# [WHAT YOU SHOULD DO]
Leave every image out, and return the rest of the data word for word.

-------- EXERCISE INPUTS

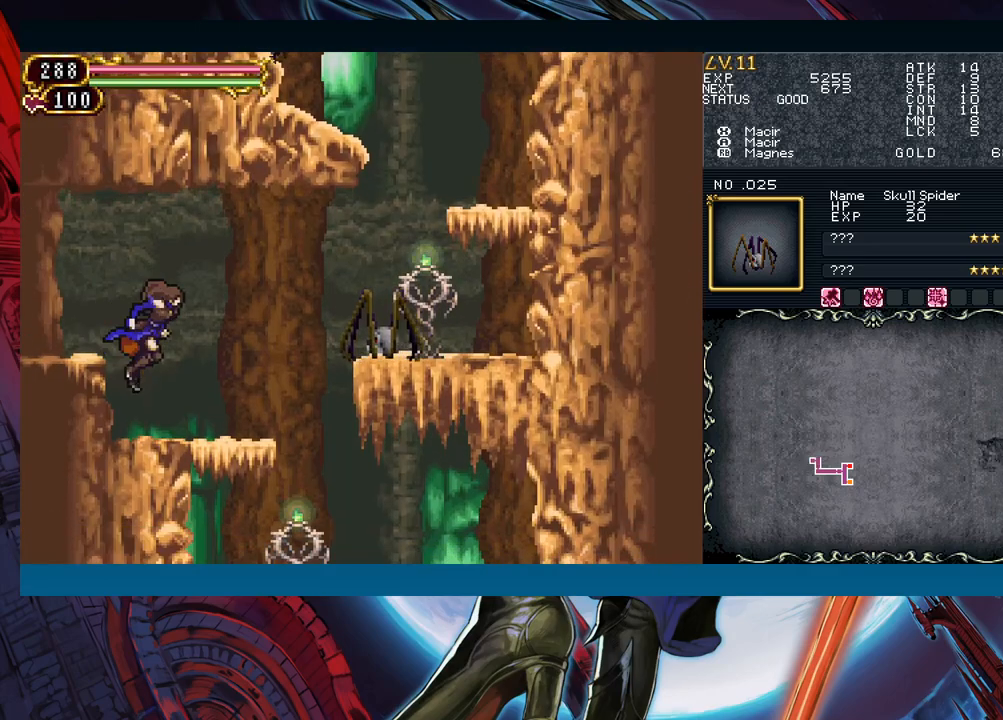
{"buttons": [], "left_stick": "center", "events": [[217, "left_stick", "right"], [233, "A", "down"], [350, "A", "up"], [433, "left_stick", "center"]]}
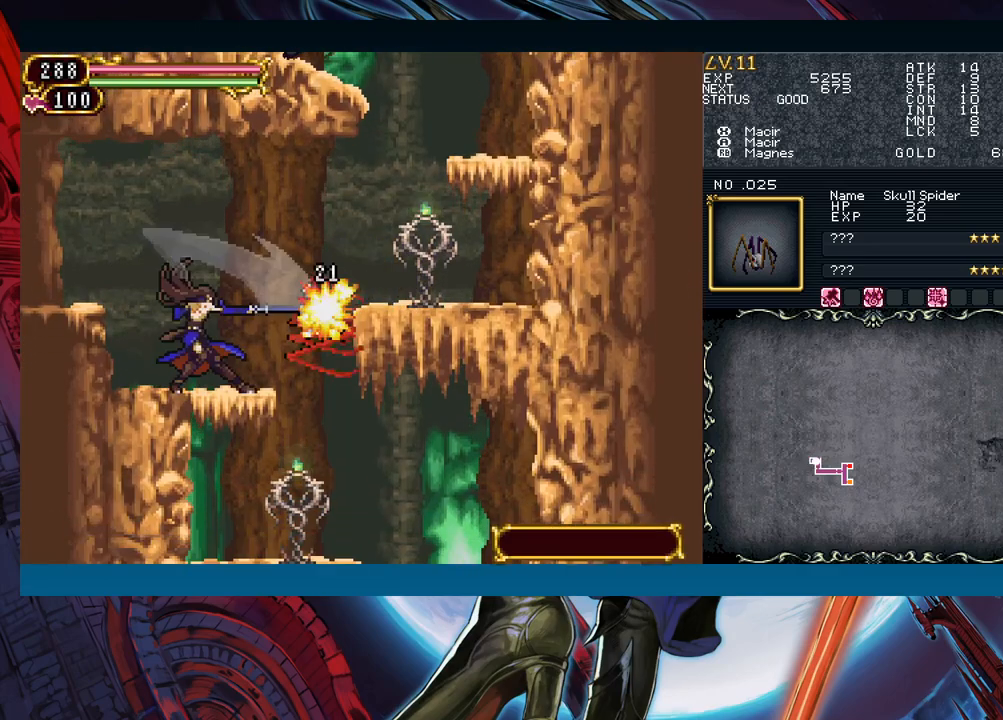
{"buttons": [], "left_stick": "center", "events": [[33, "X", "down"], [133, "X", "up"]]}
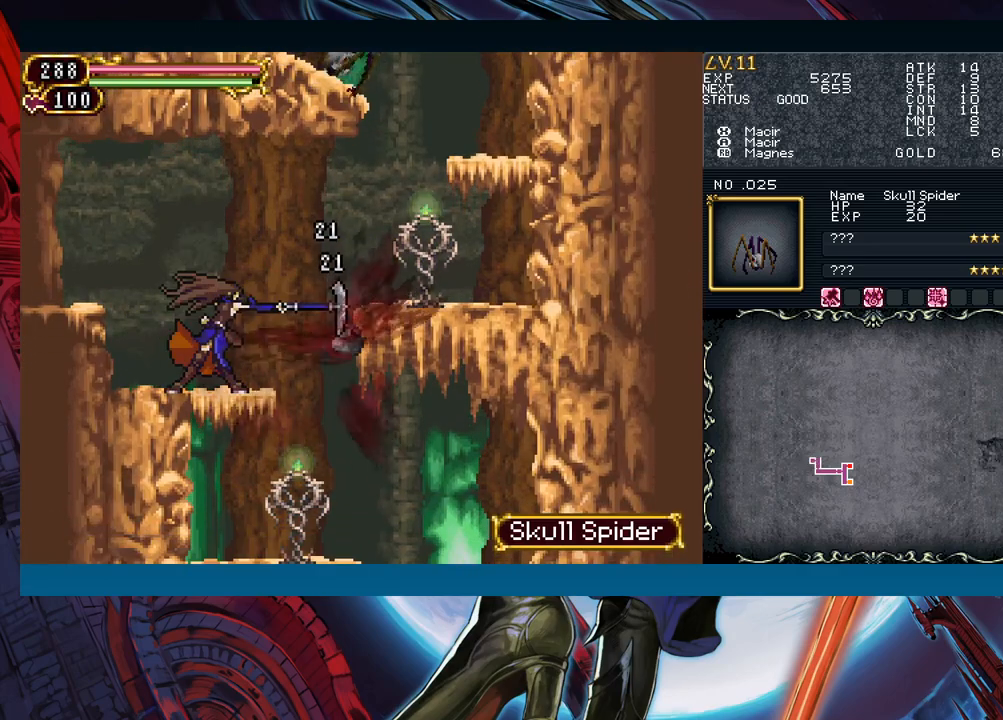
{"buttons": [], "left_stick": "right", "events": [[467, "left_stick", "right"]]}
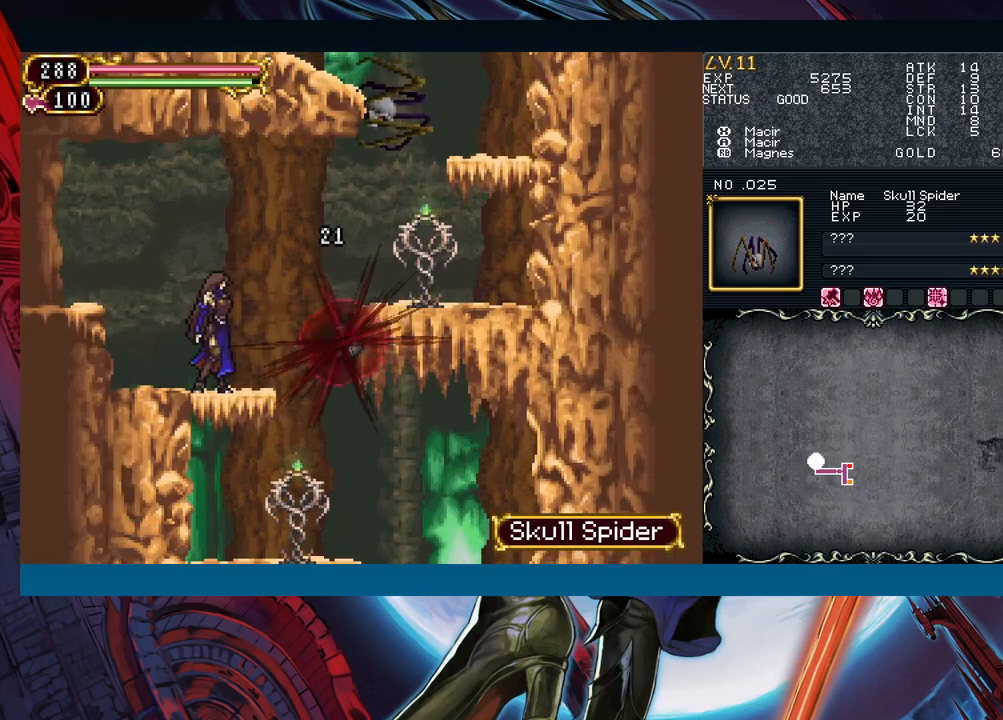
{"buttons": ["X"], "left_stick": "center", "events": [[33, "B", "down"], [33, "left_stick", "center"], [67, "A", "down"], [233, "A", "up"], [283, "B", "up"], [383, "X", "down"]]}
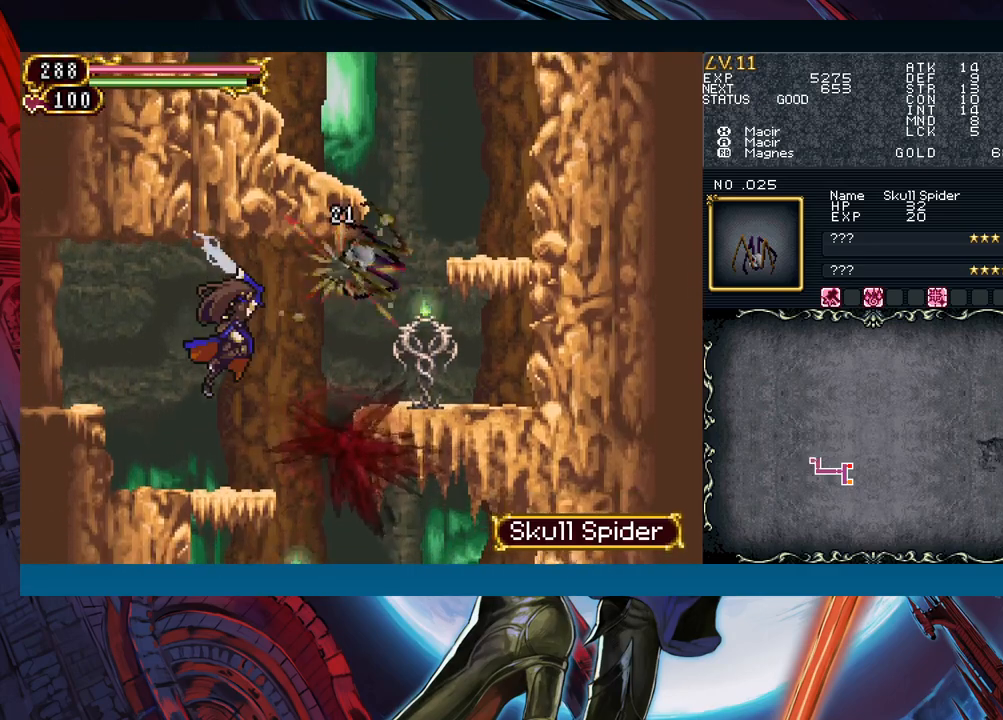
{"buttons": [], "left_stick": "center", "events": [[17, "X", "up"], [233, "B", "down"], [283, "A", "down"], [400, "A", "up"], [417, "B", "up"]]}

----------------

# [COMPLETED EXERCISE]
{"buttons": [], "left_stick": "center", "events": [[217, "left_stick", "right"], [233, "A", "down"], [350, "A", "up"], [433, "left_stick", "center"]]}
{"buttons": [], "left_stick": "center", "events": [[33, "X", "down"], [133, "X", "up"]]}
{"buttons": [], "left_stick": "right", "events": [[467, "left_stick", "right"]]}
{"buttons": ["X"], "left_stick": "center", "events": [[33, "B", "down"], [33, "left_stick", "center"], [67, "A", "down"], [233, "A", "up"], [283, "B", "up"], [383, "X", "down"]]}
{"buttons": [], "left_stick": "center", "events": [[17, "X", "up"], [233, "B", "down"], [283, "A", "down"], [400, "A", "up"], [417, "B", "up"]]}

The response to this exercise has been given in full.